This is a tale involving a world-famous poet; his wife, a Victorian social campaigner and school benefactor; and their talented daughter. A talk on the subject is being given on 10 October.
It will tell you, among many other things, that Anne Isabella Milbanke (pictured above) was born in 1792. She shot to fame in 1815 because of her short-lived marriage to the famed, or perhaps infamous, Romantic poet Lord Byron, from whom she separated in 1816. She had been taught by a former Cambridge academic and was a woman of high intellect.
She also lived in Ealing, from at least 1822-1840, and left an indelible mark on the town. She lived at Fordhook House (once home to Henry Fielding, the novelist) and Hanger Hill House. She had a brilliant daughter, Ada, from her marriage to Lord Byron. Ada later became Countess Lovelace and was a mathematician and writer who is commonly credited with writing the first ever computer programme, or ‘algorithm’, a century before modern computers were ‘invented’.

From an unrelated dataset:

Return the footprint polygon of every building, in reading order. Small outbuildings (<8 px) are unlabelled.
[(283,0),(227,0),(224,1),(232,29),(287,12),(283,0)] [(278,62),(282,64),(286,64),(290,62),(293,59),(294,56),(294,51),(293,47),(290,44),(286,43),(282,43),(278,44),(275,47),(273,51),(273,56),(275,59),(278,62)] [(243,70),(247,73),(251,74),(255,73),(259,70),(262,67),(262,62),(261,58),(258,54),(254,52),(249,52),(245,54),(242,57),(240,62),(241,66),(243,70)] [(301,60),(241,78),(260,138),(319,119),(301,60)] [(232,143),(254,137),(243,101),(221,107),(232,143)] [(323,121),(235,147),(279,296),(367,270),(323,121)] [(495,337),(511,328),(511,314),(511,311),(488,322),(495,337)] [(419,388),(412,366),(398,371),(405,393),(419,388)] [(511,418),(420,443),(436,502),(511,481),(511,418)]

A plaque to Ada was unveiled at Ealing Town Hall by the Earl of Lytton, her direct descendant, in 2019.
Lady Byron was interested in social and political issues, including education, penal reform and anti-slavery (being one of the few women to attend the World Anti-Slavery Conference of 1840). In Ealing she established the Ealing Grove School in 1833. Under the headmastership of Charles Atlee, it taught boys, both boarders and day pupils, numbering 80 in all in 1845. As well as an academic curriculum, the boys spent three hours a day gardening. Its purpose was to educate the boys in order that they could take up teaching as a profession.
It was a fee paying school, but Lady Byron paid the fees of some of the boys. Lady Byron relinquished control of the school to Atlee in 1848 because of her advancing years. The school closed in 1852. There is now a plaque on the site, which is part of the University of West London.
A visitor to the school in 1836 wrote about what she saw: ‘I went to see with great satisfaction, Lady Byron’s school at Ealing…for the boys of the common ranks. There were sixty of them, who after doping their lessons of writing etc., got up at the sound of a little bell, and ran eagerly each to his spade or mattock and worked away at levelling ground and other country work as sturdily, and, in proportion, as effectively as men, but far happier. They work as carpenters, too, and keep all the premises in order, and mend their own shoes and clothes. It seems to me an education well qualified to make them industrious and happy, and ready to turn their hands to anything – boys especially qualified for new settlers in our colonies; and the carpenters and gardeners of Acton and Ealing are mighty glad to have them for apprentices, a very good proof of the good effects of their schooling’.